On completion, successful learners will have the knowledge and skills to:

Knowledge

– Explain the purpose and business benefits of an information security management system, of information security management systems standards, of management system audit and of third-party certification.

–  Explain the role of an auditor to plan, conduct, report and follow up an information security management system audit in accordance with ISO 19011 (and ISO 17021 where appropriate).

Skills

 – Plan, conduct, report and follow up an audit of an information security management system to establish conformity (or otherwise) with ISO/IEC 27001 (with ISO/IEC 27002) in accordance with ISO 19011 (and ISO 17021 where appropriate).

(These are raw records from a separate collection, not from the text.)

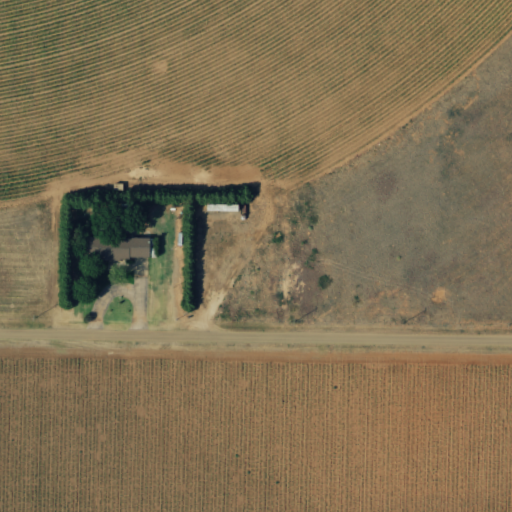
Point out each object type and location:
road: (256, 336)
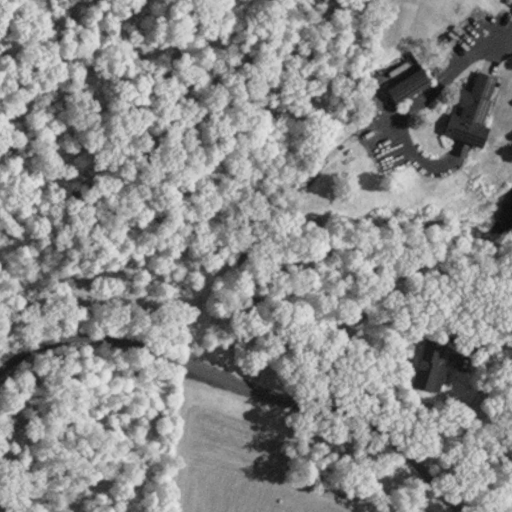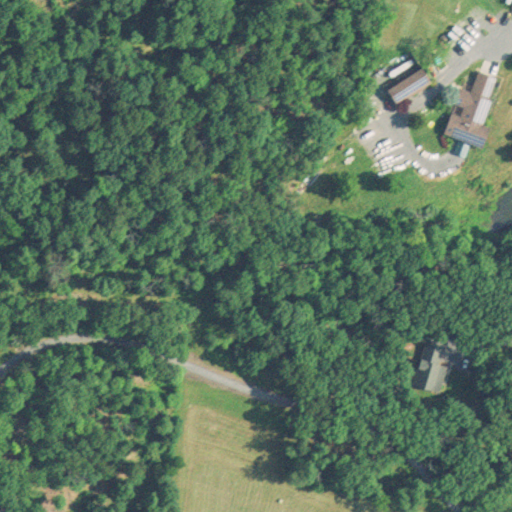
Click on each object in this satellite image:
road: (504, 47)
building: (405, 82)
building: (467, 107)
road: (487, 353)
building: (432, 365)
road: (239, 385)
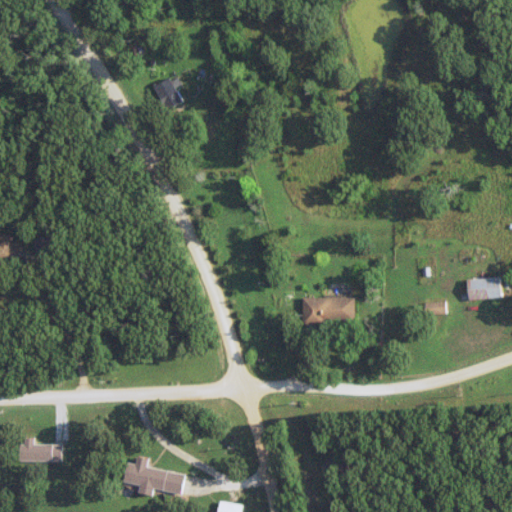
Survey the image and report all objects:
road: (190, 244)
building: (7, 248)
building: (483, 287)
building: (434, 307)
building: (328, 309)
road: (377, 389)
road: (118, 390)
building: (36, 452)
road: (186, 458)
building: (152, 477)
building: (229, 507)
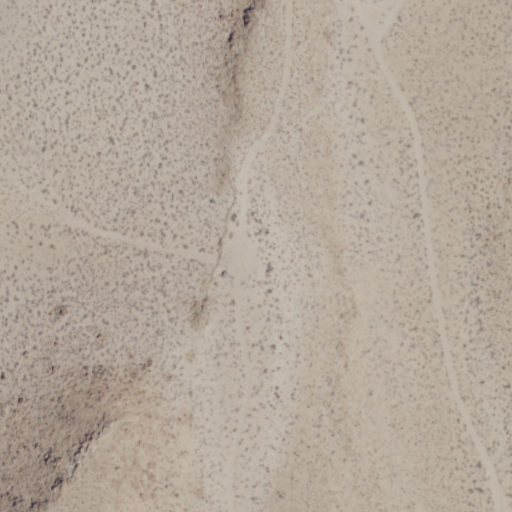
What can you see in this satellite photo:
road: (225, 241)
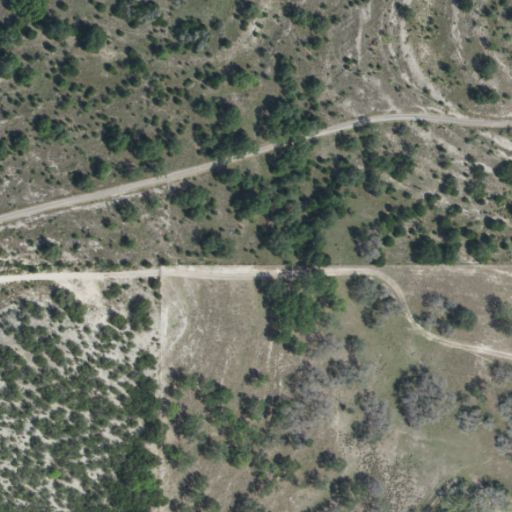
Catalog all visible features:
road: (253, 157)
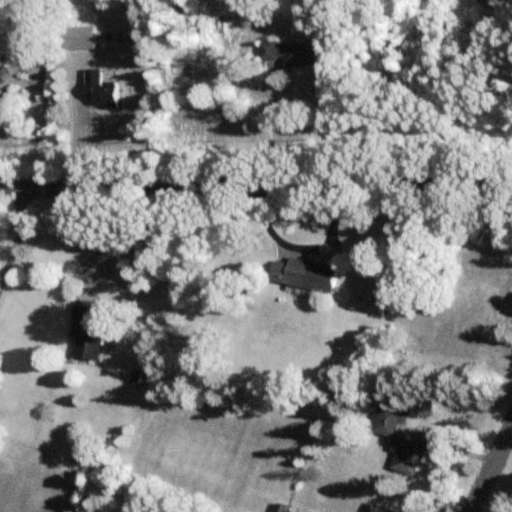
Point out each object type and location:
road: (104, 47)
building: (290, 53)
building: (1, 73)
building: (99, 90)
road: (268, 131)
road: (255, 184)
road: (14, 234)
road: (71, 237)
building: (306, 275)
building: (88, 331)
building: (386, 421)
building: (407, 457)
road: (490, 466)
building: (282, 508)
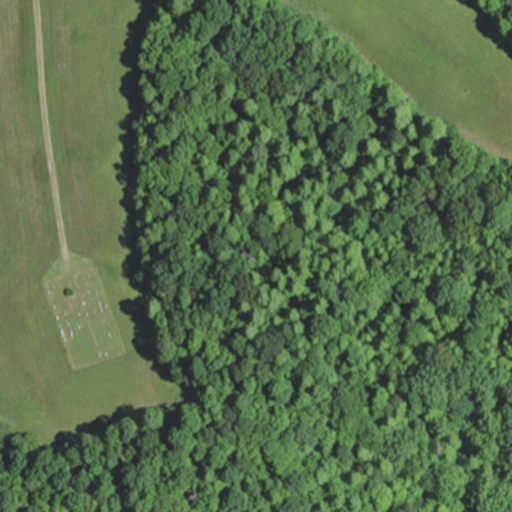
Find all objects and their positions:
road: (46, 124)
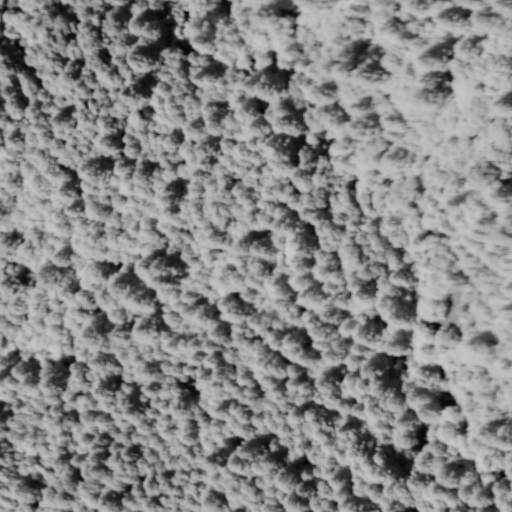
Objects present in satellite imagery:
road: (256, 242)
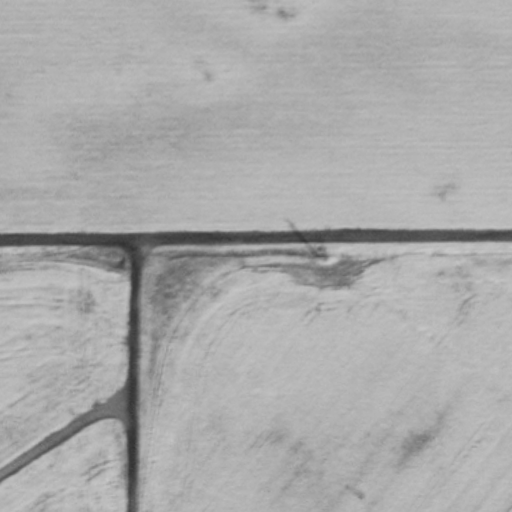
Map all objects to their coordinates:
road: (256, 243)
road: (127, 378)
road: (61, 438)
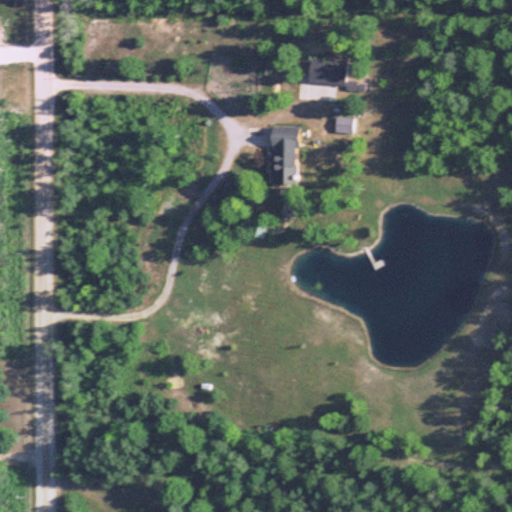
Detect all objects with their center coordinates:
building: (327, 71)
building: (282, 153)
road: (219, 174)
road: (46, 255)
road: (23, 451)
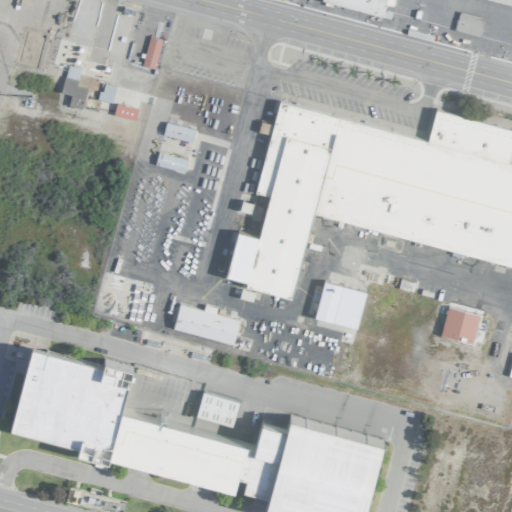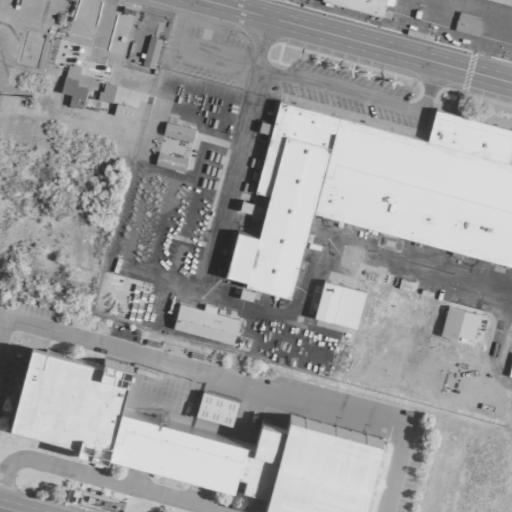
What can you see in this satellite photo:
building: (361, 5)
building: (467, 23)
road: (351, 42)
road: (260, 43)
building: (149, 51)
building: (71, 86)
building: (105, 91)
road: (358, 94)
building: (123, 110)
building: (176, 131)
building: (168, 161)
road: (228, 177)
building: (376, 187)
building: (376, 188)
airport: (256, 256)
building: (244, 293)
building: (337, 302)
building: (337, 302)
building: (203, 322)
building: (458, 323)
road: (241, 381)
building: (214, 405)
building: (214, 406)
building: (192, 437)
building: (192, 438)
road: (112, 480)
road: (24, 505)
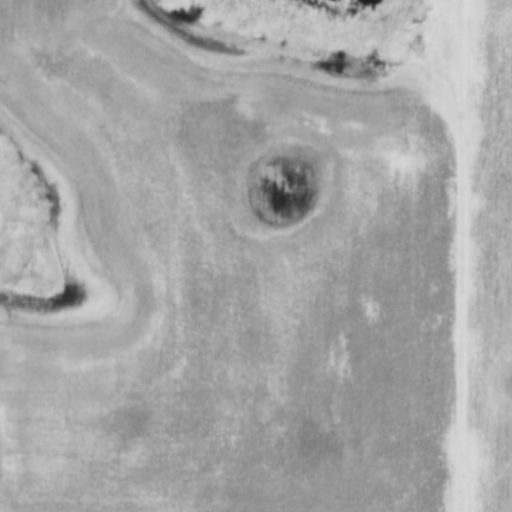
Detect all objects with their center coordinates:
road: (456, 255)
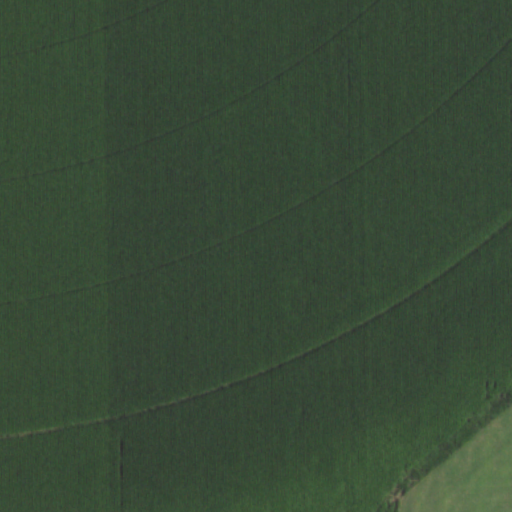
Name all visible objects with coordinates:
crop: (256, 256)
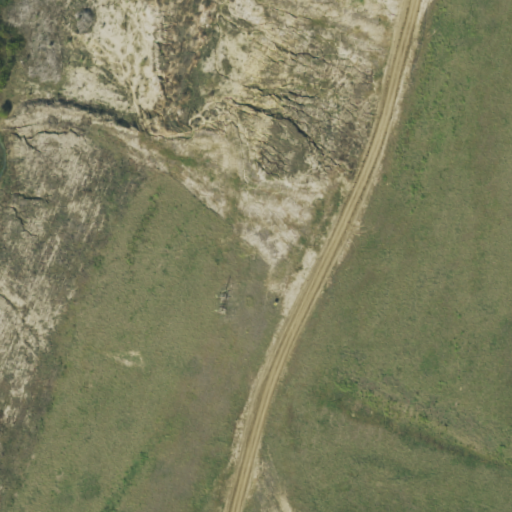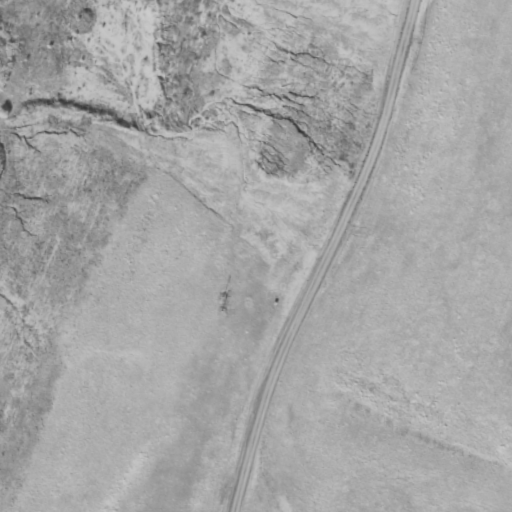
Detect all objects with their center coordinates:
quarry: (255, 255)
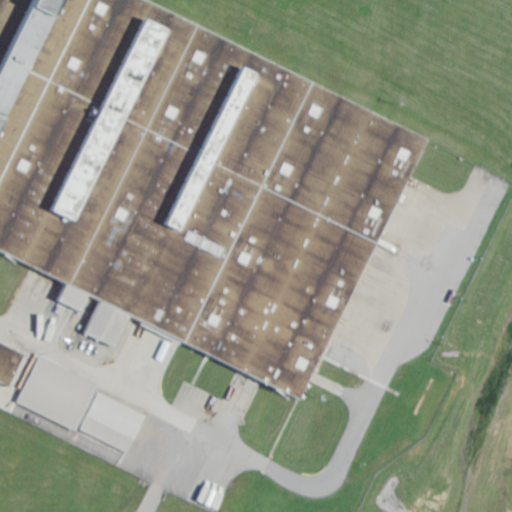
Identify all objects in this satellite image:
building: (19, 46)
building: (211, 205)
road: (139, 393)
building: (78, 407)
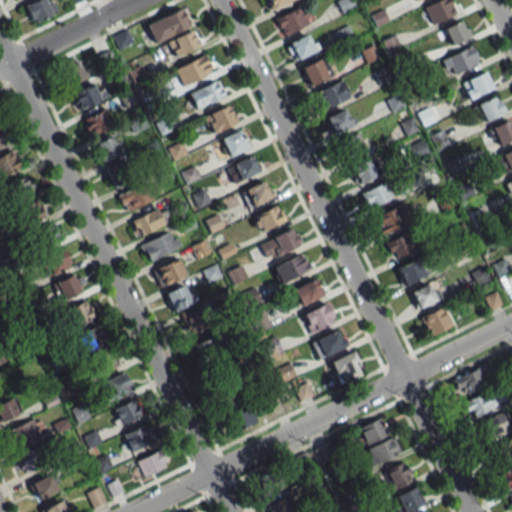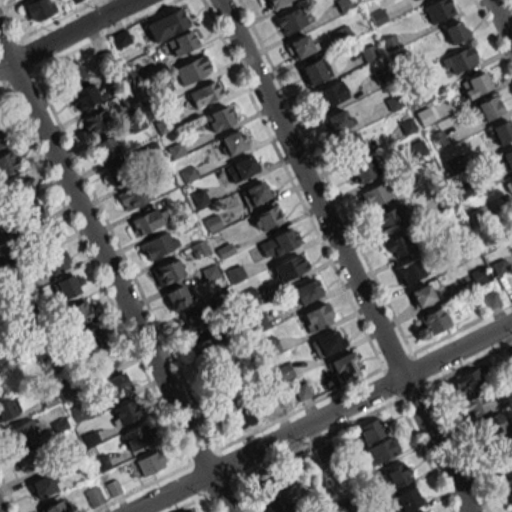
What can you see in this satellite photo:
building: (407, 0)
building: (273, 2)
building: (37, 9)
building: (437, 9)
building: (290, 20)
road: (500, 22)
building: (163, 26)
building: (454, 31)
road: (67, 33)
building: (180, 42)
building: (299, 46)
building: (458, 60)
building: (191, 69)
building: (70, 70)
building: (314, 70)
building: (477, 82)
building: (475, 84)
building: (204, 93)
building: (328, 94)
building: (85, 96)
building: (487, 107)
building: (488, 107)
building: (217, 118)
building: (338, 120)
building: (95, 121)
building: (501, 131)
building: (501, 131)
building: (1, 139)
building: (232, 142)
building: (350, 145)
building: (106, 148)
building: (507, 157)
building: (505, 158)
building: (6, 162)
building: (239, 168)
building: (362, 170)
building: (117, 171)
building: (508, 185)
building: (17, 187)
building: (254, 193)
building: (374, 194)
building: (134, 196)
building: (30, 211)
building: (265, 217)
building: (388, 218)
building: (146, 220)
building: (42, 236)
building: (277, 243)
building: (158, 244)
building: (397, 245)
road: (342, 255)
building: (52, 262)
building: (288, 267)
building: (408, 270)
building: (167, 271)
road: (112, 277)
building: (64, 287)
building: (305, 291)
building: (422, 294)
building: (176, 297)
building: (78, 312)
building: (315, 316)
building: (433, 320)
building: (189, 322)
building: (88, 338)
building: (326, 342)
building: (205, 348)
building: (103, 364)
building: (344, 366)
building: (3, 381)
building: (468, 381)
building: (115, 384)
building: (7, 407)
building: (124, 411)
building: (240, 417)
road: (321, 418)
building: (495, 423)
building: (23, 431)
building: (370, 431)
building: (137, 437)
building: (381, 449)
building: (506, 449)
building: (31, 458)
building: (300, 462)
building: (147, 463)
building: (395, 475)
building: (268, 483)
building: (41, 486)
building: (93, 496)
building: (510, 499)
building: (405, 500)
building: (278, 505)
building: (53, 507)
building: (190, 511)
building: (423, 511)
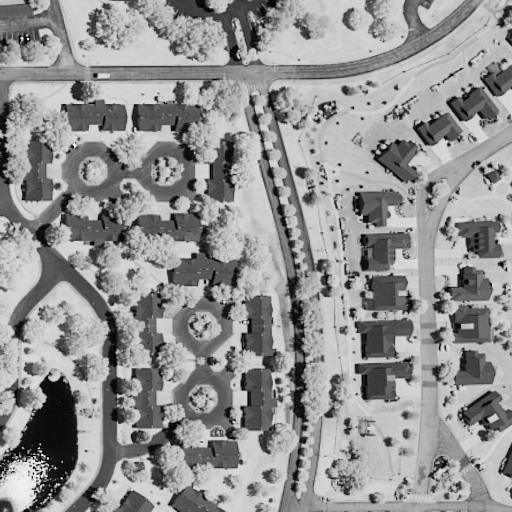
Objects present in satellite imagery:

Before starting this course, delegates are expected to have the following prior knowledge:

Management systems

Understand the Plan-Do-Check-Act (PDCA) cycle

Information security management

Knowledge of the following information security management principles and concepts:

• awareness of the need for information security;
• the assignment of responsibility for information security;
• incorporating management commitment and the interests of stakeholders;
• enhancing societal values;
• using the results of risk assessments to determine appropriate controls to reach acceptable levels of risk;
• incorporating security as an essential element of information networks and systems;
• the active prevention and detection of information security incidents;
• ensuring a comprehensive approach to information security management;
• continual reassessment of information security and making of modifications as appropriate

• Those wishing to implement a formal Information Security Management System (ISMS) in accordance with ISO/IEC 27001: 2022
• Existing security auditors who wish to expand their auditing skills
• Consultants who wish to provide advice on ISO/IEC 27001: 2022 systems certification
• IT and Quality Professionals

This will be a classroom- based course. Training methods used in this course will be a mix of various methods keeping in mind the learning styles of students. This will include:

• Presentations
• Tutorial sessions
• Case Study
• Group work
• Reflection
• Buzz Time – Group Discussions
• Think – Pair- Share
• Brainstorming sessions
• Role Play/ Simulation

• Information Security Management System – Introduction
• ISMS Purpose and Benefits
• Audit Concepts
• Conduct of Audit
• Audit Report 
• Audt follow-up

The duration of this course will be 40 hours spread over 5 days.